## Exercise aim:
Extract every line of the items below that contains the string "instances", treating uppercase and lowercase as different.

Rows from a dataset
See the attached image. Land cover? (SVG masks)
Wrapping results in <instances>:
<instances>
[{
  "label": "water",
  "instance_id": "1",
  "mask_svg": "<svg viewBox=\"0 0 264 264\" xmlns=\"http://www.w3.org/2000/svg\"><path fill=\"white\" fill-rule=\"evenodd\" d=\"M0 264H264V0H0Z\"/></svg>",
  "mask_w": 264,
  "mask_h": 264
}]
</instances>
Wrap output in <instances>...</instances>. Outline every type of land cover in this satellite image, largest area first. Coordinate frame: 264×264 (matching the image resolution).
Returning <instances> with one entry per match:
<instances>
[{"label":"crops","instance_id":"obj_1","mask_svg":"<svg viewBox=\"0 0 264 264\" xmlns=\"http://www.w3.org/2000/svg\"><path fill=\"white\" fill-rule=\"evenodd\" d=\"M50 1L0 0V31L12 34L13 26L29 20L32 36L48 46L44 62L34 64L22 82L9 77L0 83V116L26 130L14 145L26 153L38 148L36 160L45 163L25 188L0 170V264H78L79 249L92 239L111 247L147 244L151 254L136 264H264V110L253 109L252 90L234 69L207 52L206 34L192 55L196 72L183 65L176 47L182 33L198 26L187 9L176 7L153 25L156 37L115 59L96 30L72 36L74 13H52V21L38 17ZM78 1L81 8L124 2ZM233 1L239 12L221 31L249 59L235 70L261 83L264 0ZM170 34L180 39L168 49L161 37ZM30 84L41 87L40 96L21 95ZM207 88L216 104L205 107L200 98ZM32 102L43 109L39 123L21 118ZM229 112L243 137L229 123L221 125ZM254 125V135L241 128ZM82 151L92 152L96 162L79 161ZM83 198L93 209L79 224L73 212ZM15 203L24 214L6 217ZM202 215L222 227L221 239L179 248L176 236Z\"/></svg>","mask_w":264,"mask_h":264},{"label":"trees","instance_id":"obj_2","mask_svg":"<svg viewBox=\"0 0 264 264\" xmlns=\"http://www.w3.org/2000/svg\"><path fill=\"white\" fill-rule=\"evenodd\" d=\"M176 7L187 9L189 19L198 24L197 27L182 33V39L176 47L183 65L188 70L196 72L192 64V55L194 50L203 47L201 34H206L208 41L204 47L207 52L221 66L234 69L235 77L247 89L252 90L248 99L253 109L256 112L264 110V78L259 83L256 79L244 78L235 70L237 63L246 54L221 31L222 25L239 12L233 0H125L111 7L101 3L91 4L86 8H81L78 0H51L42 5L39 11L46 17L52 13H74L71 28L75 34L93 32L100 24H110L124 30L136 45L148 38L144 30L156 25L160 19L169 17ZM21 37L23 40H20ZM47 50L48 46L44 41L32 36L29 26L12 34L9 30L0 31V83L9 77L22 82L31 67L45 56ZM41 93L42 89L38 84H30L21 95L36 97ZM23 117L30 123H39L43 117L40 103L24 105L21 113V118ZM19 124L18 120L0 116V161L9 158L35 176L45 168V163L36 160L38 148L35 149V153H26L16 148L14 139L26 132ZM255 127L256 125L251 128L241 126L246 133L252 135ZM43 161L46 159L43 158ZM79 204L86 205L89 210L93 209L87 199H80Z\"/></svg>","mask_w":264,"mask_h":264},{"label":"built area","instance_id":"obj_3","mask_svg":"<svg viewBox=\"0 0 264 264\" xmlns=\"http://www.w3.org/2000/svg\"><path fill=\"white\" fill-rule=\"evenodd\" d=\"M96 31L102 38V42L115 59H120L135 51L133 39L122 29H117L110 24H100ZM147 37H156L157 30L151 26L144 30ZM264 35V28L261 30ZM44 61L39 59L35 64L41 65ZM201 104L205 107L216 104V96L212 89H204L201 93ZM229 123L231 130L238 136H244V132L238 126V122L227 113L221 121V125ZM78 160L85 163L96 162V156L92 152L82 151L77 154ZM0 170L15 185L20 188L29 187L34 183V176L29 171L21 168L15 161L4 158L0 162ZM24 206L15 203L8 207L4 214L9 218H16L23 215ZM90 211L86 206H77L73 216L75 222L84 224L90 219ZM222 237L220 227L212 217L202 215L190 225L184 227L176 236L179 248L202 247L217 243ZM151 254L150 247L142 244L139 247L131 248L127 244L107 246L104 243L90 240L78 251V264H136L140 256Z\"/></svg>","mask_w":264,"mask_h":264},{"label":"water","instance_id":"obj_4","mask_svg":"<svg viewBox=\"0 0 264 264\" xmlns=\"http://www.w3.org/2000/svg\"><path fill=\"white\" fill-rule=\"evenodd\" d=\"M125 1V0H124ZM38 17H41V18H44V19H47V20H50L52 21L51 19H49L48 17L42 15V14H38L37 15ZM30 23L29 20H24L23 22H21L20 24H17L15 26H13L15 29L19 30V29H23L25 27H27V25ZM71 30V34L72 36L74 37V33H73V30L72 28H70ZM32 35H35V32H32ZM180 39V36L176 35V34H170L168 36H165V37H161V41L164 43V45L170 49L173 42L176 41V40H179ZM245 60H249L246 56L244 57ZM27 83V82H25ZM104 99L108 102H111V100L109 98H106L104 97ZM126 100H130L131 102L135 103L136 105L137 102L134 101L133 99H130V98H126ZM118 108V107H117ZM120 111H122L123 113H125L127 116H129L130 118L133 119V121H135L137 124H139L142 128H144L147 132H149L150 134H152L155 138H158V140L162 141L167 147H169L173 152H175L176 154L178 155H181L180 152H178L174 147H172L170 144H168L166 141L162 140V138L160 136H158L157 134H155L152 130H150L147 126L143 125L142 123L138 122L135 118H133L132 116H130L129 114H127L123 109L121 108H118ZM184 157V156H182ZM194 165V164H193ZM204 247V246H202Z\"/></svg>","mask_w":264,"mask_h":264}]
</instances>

## Problem solution:
Wrapping results in <instances>:
<instances>
</instances>
Wrap output in <instances>...</instances>. Outline every type of land cover in this satellite image, largest area first. Coordinate frame: 264×264 (matching the image resolution).
Returning <instances> with one entry per match:
<instances>
</instances>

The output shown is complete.